On the other hand, strike forces favor entering from the side by breaking walls. This makes defense from inside a very complex task. The most famous instance was the 2004 Arafat's Siege at the Palestinian Authority Mukata Complex in Ramallah. The IDF was ready to act against Arafat from across a 3m thick wall, though this attack didn't materialize.
In Damascus, Israel wanted to breach an entrance to the complex. It didn't have accurate intelligence regarding the exact position of Bashar al-Assad, but this mattered little. They had enough bombs to open any obstructive wall along the way, and Bashar was an easy target. Like his father, he was very tall and had a narrow, elongated head. He could be recognized immediately.
The soldiers entered the compound finding little resistance. The early attack on the palace had caused mayhem. The bunker buster had transformed parts of the building into liquified butter.
Once inside, the corridors resembled the models they had studied at their base. They were running. There was no time to careful analyses. Along one corridor, the first soldier saw the target's back. Without questioning his orders, without considering good and evil, he raised a small hand weapon and fired a soft-point bullet.
Amid the sweat partially blocking his view, the commando couldn't believe what he was seeing.
The hit target did not collapse. Instead, it was clearly seen walking away on the shattered mirror the commando had hit. Before completely analyzing his error, the fished Kingfisher dropped dead to the ground.
"Was this the Syrian surprise?" Netanyahu kept mumbling while making sure that the door to his office was secured. Even he understood that was not the case. Ominously, America kept planning its putsch.
* Finding errors in reports and reviews of IDF special units is common. Contradictions between different descriptions seem to be the norm and eventually discredit most sources. Oddly enough, many times the reports are correct; their only fault being that they are incomplete. With few exceptions (Kingfisher being the most obvious one), these units rate as battalions. However, beyond the formal definition and their subdivision into platoons, there is no operational similarity between them and regular battalions. Each commando platoon has a specific training, which transforms it into a military expert in that topic. Then, specialties are constructed in a matrix fashion across the army. Every commando unit has a counterterrorism specialized platoon. This makes it easier for the IDF to have at any moment an available specialist on the topic. Moreover, it allows a combination of capabilities that increases maneuverability. In special conditions, such a grid-organization enables it to answer complex situations. Imagine a need to perform a counterterrorism operation atop Mount Hermon, at the ski resort. Sending a commando unit accustomed to work in the desert will cause difficulties. The soldiers would not have proper equipment; they would not know how to behave in the snow. In such a case, a mixed team from Sayeret Matkal Alpinist and its Counterterrorism platoons would be formed and delivered.
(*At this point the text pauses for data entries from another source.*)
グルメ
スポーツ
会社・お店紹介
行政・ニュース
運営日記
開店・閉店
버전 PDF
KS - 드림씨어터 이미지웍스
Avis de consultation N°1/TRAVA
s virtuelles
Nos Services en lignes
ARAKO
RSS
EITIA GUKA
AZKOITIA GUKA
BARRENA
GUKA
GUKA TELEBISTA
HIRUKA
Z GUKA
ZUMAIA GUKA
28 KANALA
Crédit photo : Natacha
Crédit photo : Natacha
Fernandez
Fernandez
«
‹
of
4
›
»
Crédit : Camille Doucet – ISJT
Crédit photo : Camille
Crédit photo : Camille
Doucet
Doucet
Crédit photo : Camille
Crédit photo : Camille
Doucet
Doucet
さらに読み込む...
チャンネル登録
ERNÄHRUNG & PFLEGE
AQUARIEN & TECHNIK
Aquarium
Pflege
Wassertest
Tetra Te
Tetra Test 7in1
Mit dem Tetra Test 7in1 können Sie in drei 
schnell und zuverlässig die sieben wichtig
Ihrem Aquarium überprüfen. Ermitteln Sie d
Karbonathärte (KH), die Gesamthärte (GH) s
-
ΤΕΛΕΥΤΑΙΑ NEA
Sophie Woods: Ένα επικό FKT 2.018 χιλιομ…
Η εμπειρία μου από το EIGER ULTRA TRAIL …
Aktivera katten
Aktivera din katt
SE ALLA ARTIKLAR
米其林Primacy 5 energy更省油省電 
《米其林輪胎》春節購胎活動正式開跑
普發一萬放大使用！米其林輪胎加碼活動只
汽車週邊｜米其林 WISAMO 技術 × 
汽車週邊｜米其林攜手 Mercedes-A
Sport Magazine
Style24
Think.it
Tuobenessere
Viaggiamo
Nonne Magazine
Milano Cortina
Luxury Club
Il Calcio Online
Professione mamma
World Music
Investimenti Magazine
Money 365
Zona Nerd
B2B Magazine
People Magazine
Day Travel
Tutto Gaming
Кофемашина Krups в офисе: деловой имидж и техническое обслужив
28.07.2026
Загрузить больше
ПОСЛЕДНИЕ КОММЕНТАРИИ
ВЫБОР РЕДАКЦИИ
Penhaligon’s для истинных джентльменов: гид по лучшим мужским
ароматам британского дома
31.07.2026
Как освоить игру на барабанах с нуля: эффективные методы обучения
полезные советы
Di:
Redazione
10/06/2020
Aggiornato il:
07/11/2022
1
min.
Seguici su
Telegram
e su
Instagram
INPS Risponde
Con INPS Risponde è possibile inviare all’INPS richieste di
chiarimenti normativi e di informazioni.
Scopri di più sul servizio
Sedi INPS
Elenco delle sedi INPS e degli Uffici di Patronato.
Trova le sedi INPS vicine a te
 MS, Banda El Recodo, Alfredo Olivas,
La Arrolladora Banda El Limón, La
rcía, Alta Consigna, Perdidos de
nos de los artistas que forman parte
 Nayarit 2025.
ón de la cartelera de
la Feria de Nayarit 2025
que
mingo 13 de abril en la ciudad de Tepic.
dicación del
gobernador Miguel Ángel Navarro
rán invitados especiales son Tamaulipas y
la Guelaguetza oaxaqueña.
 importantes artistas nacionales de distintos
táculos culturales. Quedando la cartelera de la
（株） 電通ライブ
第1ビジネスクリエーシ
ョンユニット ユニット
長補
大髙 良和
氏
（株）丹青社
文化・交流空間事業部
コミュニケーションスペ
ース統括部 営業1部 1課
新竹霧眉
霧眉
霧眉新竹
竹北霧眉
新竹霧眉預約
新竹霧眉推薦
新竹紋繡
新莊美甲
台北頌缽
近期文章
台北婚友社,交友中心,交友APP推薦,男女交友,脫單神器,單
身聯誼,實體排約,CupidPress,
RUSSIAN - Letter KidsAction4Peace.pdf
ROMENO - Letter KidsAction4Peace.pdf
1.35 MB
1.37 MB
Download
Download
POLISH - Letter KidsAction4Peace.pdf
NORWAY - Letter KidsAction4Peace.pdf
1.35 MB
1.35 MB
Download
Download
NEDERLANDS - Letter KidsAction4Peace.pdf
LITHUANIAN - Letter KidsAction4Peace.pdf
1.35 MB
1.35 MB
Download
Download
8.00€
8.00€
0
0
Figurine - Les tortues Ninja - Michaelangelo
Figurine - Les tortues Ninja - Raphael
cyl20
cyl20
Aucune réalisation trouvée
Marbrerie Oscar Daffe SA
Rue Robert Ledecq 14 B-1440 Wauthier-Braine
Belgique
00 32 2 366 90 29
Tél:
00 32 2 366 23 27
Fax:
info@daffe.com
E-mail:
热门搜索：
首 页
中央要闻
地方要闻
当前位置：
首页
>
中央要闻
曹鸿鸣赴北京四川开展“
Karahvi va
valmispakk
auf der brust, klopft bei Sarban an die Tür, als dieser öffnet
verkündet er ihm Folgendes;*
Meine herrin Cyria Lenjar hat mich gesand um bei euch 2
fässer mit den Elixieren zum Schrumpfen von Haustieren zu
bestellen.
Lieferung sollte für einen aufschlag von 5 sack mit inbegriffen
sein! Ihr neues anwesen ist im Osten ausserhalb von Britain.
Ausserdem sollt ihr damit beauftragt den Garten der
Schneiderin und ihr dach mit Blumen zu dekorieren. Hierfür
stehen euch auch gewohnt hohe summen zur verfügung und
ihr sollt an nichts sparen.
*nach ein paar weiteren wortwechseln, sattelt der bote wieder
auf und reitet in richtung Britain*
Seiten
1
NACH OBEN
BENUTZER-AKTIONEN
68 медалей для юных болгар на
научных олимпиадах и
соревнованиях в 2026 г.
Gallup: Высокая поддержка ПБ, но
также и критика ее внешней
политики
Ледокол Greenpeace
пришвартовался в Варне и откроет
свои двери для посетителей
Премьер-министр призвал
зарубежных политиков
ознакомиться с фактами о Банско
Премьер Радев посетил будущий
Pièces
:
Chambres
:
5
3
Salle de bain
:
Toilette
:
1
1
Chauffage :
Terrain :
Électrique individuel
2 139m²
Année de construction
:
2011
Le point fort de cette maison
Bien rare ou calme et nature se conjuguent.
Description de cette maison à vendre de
** The wheel of history made a sudden turn and the confusing matrix scheme hit back at the IDF. Sayeret Matkal—formally Battalion 262, de facto an administrative brigade—is an elite special forces unit, best known for Operation Thunderbolt in Entebbe. Modeled after the British Army's Special Air Service (SAS), its main function is as a field intelligence-gathering unit, used to obtain intelligence behind enemy lines. Shaldag ("Kingfisher" in Hebrew), a unit appearing twice in The Cross of Bethlehem was initially a specialized company within Sayeret Matkal, which was separated and became an unusual commando unit within the IDF.